DSE is also compatible with various partner security solutions to meet industry-specific and other advanced requirements. It leverages enterprise standards to integrate cohesively with existing technology such as Active Directory (AD), Lightweight Directory Access Protocol (LDAP), Kerberos, Public Key Infrastructure (PKI), and Key Management Interoperability Protocol (KMIP).
Monitor Your Distributed Database Via a Single View
A best practice for the building and deployment of any application—whether simple or complex or deployed in a private, public, or hybrid cloud—is to create, test, and maintain (by keeping it up to date after going live) an operational runbook.
This extremely important document contains critical operational procedures, including monitoring, security, access control, and configuration. The operational runbook is used not just for the database but also for microservices, backup and restore, event handling of all types (such as if a node goes down or a cloud region is not available), SLAs not being met, background jobs not running, how to handle failures (in detail), and upgrades.
However, monitoring database workloads, activity, auditing, and performance metrics throughout an enterprise is very tricky and becomes even more complicated in a hybrid cloud environment, particularly if it includes public clouds.
DSE configured in a hybrid cloud allows for monitoring and distributing the database across clouds in a single view. The DSE Metrics Collector is built on collectd, a popular, well-supported, open source metric collection agent. With over 90 plugins, you can tailor the solution to collect metrics most important to your organization. When DSE starts, it automatically begins sending metrics and other structured events to the DSE Metrics Collector, where the frequency and type of metrics collected are easily configured.
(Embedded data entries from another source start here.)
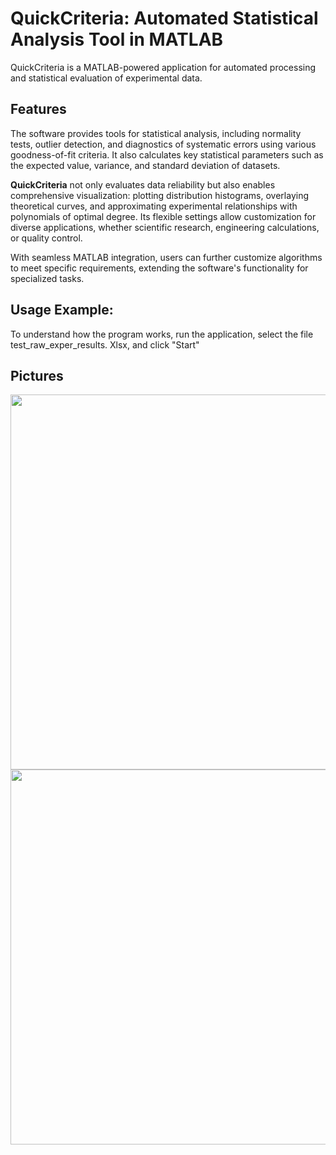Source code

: # QuickCriteria: Automated Statistical Analysis Tool in MATLAB

QuickCriteria is a MATLAB-powered application for automated processing and statistical evaluation of experimental data.

## Features

The software provides tools for statistical analysis, including normality tests, outlier detection, and diagnostics of systematic errors using various goodness-of-fit criteria. It also calculates key statistical parameters such as the expected value, variance, and standard deviation of datasets.

**QuickCriteria** not only evaluates data reliability but also enables comprehensive visualization: plotting distribution histograms, overlaying theoretical curves, and approximating experimental relationships with polynomials of optimal degree. Its flexible settings allow customization for diverse applications, whether scientific research, engineering calculations, or quality control.

With seamless MATLAB integration, users can further customize algorithms to meet specific requirements, extending the software's functionality for specialized tasks.

## Usage Example:
To understand how the program works, run the application, select the file test_raw_exper_results. Xlsx, and click "Start"

## Pictures
<img src="https://github.com/user-attachments/assets/57c74430-0584-4dcb-b562-e33961a2f3b7" width="600"> <img src="https://github.com/user-attachments/assets/e25b0c7b-0988-4801-b548-20d985252780" width="600">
These metrics can aid in the identification of read and write performance latency that is outside of a defined SLA. The aggregated metrics can also be sent to many metrics visualization and monitoring tools such as Prometheus, Graphite, Splunk, and Grafana.
Of course, you can use DataStax OpsCenter as your visual management and monitoring solution for DSE. OpsCenter provides architects, database administrators, and operations staff with the capabilities to intelligently and proactively ensure their database clusters are running optimally across multiple clouds with a single view. Furthermore, DataStax Lifecycle Manager allows enterprises to easily configure and upgrade DSE in hybrid cloud environments, with everything exposed via RESTful API so that it’s fully compatible with all tooling.
Conclusion
Most of today’s enterprises are planning to deploy hybrid and multi-cloud data architectures, if they’re not doing so already. But this transition often comes with drawbacks, such as data silos and data governance issues.
DSE makes it easy to fully exploit hybrid and multi-cloud environments without having to rearchitect cloud applications.
A masterless architecture can provide consistent data fabric between on-premises and cloud-based resources, without
compromising on the availability, scalability, and security required for modern applications.
The distributed NoSQL database allows you to implement a successful hybrid or multi-cloud strategy because it:
- Offers distributed database management across
- multiple clouds
- Eliminates single points of failure in your hybrid or
- multi-cloud deployment
- Helps you optimize your data management strategy
- Enforces your security strategy throughout your hybrid cloud
- Lets you monitor your distributed database with a single view of your hybrid cloud
With these five key abilities, any enterprise can take full advantage of everything hybrid clouds have to offer.